Estimating Conditional Mutual Information for Dynamic Feature Selection [Preprint]
This paper presents DIME (discriminative mutual information estimation), a new modeling approach for dynamic feature selection by estimating the conditional mutual information in a discriminative fashion. The implementation was done using PyTorch Lightning. Following is a visualization of the network training:
After cloning the repo, run cd DIME
followed by pip install .
to install the package and related dependencies into the current Python environment.
The experiments/
directory contains subdirectories for each of the datasets used. In each of the subdirectories, the greedy_cmi_estimation_pl.py
file can be run to jointly train the value network and the predictor network as described in the paper. Each subdirectory also contains a *.ipynb
jupyter notebook to evaluate the trained networks using different stopping criteria.

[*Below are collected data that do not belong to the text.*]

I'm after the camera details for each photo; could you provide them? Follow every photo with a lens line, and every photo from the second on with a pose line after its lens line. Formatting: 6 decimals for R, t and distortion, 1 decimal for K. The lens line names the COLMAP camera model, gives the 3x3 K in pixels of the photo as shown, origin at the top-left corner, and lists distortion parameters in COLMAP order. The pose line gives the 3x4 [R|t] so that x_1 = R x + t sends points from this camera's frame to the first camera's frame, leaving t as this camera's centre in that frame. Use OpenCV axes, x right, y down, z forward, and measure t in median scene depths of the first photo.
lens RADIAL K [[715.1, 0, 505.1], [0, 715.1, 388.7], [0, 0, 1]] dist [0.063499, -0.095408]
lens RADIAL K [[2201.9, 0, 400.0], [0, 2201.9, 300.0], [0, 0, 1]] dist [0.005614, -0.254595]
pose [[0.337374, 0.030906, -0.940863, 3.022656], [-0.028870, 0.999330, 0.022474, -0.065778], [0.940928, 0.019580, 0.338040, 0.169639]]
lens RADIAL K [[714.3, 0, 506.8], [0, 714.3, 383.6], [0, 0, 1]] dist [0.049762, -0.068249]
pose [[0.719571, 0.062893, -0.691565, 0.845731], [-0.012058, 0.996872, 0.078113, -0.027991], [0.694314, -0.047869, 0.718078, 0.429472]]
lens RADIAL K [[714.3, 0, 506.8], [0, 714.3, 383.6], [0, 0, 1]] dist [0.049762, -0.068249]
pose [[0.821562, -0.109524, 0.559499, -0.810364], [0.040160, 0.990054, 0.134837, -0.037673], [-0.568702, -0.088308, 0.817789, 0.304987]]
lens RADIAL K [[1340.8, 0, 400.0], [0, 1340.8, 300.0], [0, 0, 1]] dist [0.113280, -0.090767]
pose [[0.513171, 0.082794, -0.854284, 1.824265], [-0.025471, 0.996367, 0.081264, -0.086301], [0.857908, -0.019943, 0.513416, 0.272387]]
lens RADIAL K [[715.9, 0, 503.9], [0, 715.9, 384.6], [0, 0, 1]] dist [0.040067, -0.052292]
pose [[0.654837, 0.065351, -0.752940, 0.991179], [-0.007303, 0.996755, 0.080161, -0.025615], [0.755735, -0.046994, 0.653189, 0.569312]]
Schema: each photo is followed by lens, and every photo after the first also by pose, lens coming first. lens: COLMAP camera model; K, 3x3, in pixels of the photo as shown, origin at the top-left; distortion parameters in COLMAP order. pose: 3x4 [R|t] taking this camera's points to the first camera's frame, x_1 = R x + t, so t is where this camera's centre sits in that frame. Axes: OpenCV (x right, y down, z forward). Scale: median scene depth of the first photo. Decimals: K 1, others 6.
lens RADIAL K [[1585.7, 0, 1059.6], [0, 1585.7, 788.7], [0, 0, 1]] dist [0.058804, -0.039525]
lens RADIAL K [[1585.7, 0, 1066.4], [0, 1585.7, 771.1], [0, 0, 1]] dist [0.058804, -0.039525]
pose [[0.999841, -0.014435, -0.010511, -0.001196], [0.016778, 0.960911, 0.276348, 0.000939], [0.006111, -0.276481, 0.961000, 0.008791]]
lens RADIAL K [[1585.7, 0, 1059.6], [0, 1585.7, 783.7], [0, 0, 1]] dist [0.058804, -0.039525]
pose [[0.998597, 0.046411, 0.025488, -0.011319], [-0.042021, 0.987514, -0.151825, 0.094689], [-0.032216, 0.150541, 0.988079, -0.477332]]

Following are the publically available datasets we used to evaluate DIME:
- MNIST: A standard digit classification datasets. It was dowloaded directly from PyTorch
- ROSMAP: Complementary epidemiological studies to inform dementia. Dataset can be accessed here.
- Imagenette: Subset of the ImageNet image classification dataset with 10 classes. Obtained from Fast.ai.
- Imagenet-100: Subset of the ImageNet image classification dataset with 100 classes. Obtained from Kaggle.
- MHIST: Downsampled histopathology dataset for image classification. Can be obtained here after filling out a google form.